My college years and post college years bring back more than Cowboys and Turkey Bowl memories, these are the years where I would spend Thanksgiving at friends’ parents’ houses. Being able to share in other Thanksgiving traditions was impactful. I’m thankful for all the friends who shared their holiday with me. I feel bad for Jeff Froeme though – he was a huge Packer fan. I was a college kid and coached his sons in youth soccer. His wife invited me to their house for Thanksgiving and the Cowboys played the Packers, Jeff was so happy that Troy Aikman and backup Rodney Peete were injured and not playing. It was a very long afternoon for Jeff when third string quarterback Jason Garrett lit the Packers up for 42 points. I can honestly say I had no idea that would happen.
During the first year of my marriage, I learned that not everyone watches football on Thanksgiving. My wife loves the holiday and spends days preparing Thanksgiving dinner. The problem: the Cowboys always play the afternoon game. She has learned to endure my Cowboys during Thanksgiving, and I have learned I married the right woman, because her cooking is amazing! Her turkey is far and away the best I have ever had!
We have a tradition in our house that on your birthday you get to pick whatever you want for dinner. My youngest daughter always chooses dessert for dinner, like cinnamon roll pancakes. My second oldest son chose a Thanksgiving dinner one year for his birthday dinner, even though he was born within a week of Thanksgiving. He was like 7 at the time, so my wife obliged him and made it for him. The funny thing about that dinner was his birthday landed on Ninja Ramirez’s official visit. For those of you who don’t know, Ninja is widely considered the best woman’s soccer player in Minot State history and the best player in the Northern Sun’s history. So, she came to our house for dinner and was super impressed with my wife going all out. She thought it was all being done for her. Who knows maybe she came to Minot State because of my son’s choice for dinner?

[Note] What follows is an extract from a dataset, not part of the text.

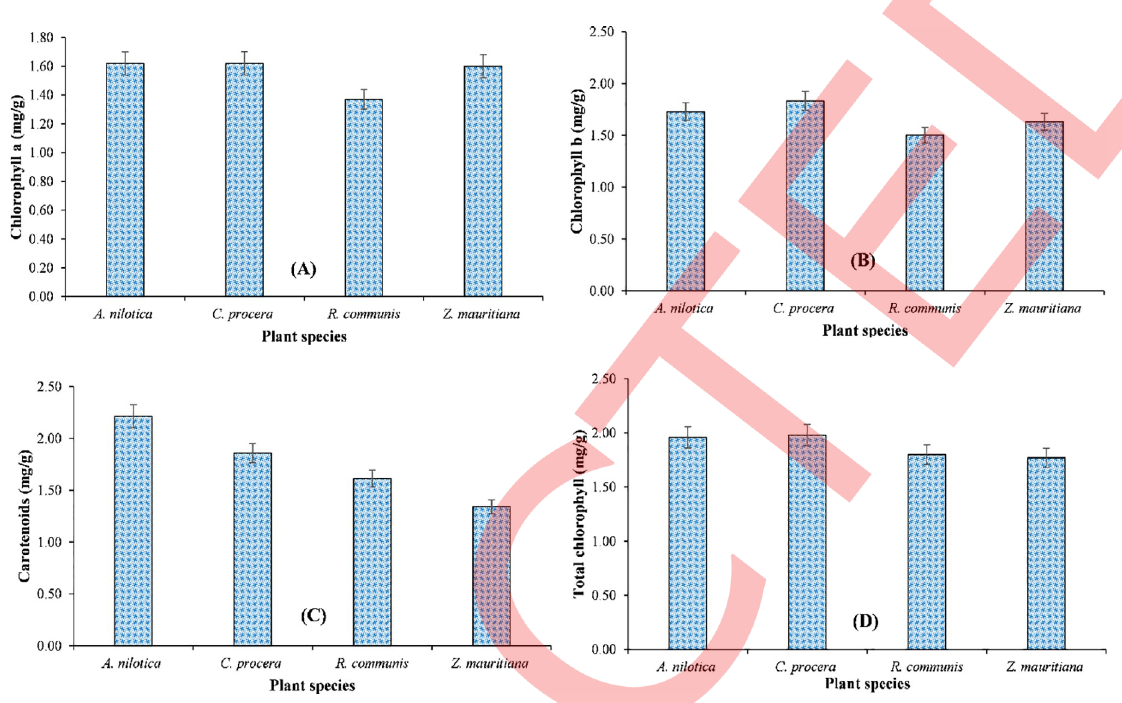
Fig 4. Physiological attributes of different wild plant species growing on roadside in a heavy automobile emission area. https://doi.org/10.1371/journal.pone.0249147.g004 in was lower at all sites in all plants except control site. Besides, chlorophyll b amount at all site was lower than control site (Table 3). Similarly, in all plant species concentration of chloro- phyll b was highest at the control site as compared to all other sites (Table 3). Table 3. Interactive effect of wild plants and sites on different biochemical parameters of studied plant species.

I am so thankful for all my Thanksgiving Day memories. This past year I got sick with COVID, and it changed my perspective on life. I wish I had not taken those memories for granted at the time. I miss my friends from my childhood and the members of the community which helped raise me. The phrase “it takes a village” must have been coined about me. I do believe the people of Herald, California, loved me and helped shape me into who I am. I miss my grandparents but am thankful for the legacy they have left behind: the tireless work ethic that my papa passed to my father and now to me. I remember my papa’s last moments on Earth, he told my nana, “I’m sorry for being such a burden all these years, I’m sorry you had to take care of me.” She responded with, “It has been an honor.” I hope that I will be a fraction of the man he was. I am thankful for the lessons he taught me, and I wish I would have listened to more of them. I am thankful for my parents and all that they sacrificed for me. My mother has taught me to be loyal and love unconditionally, my father has taught me discipline, work ethic, and to show up. I wish that I would have listened more and was better prepared to be a husband and father. I am thankful for my kiddos, and I hope to enjoy many Thanksgivings with them and in the VERY not near future with my grandkids. Most of all I am thankful for my wife, just thankful there is someone willing to be my wife! Just kidding. Kind of. But thankful for all the hours of love she puts into our marriage and into raising our children. I always say it’s a war between me and my kids for time with my wife. She balances the time for us all so well. I fear she leaves time for herself out.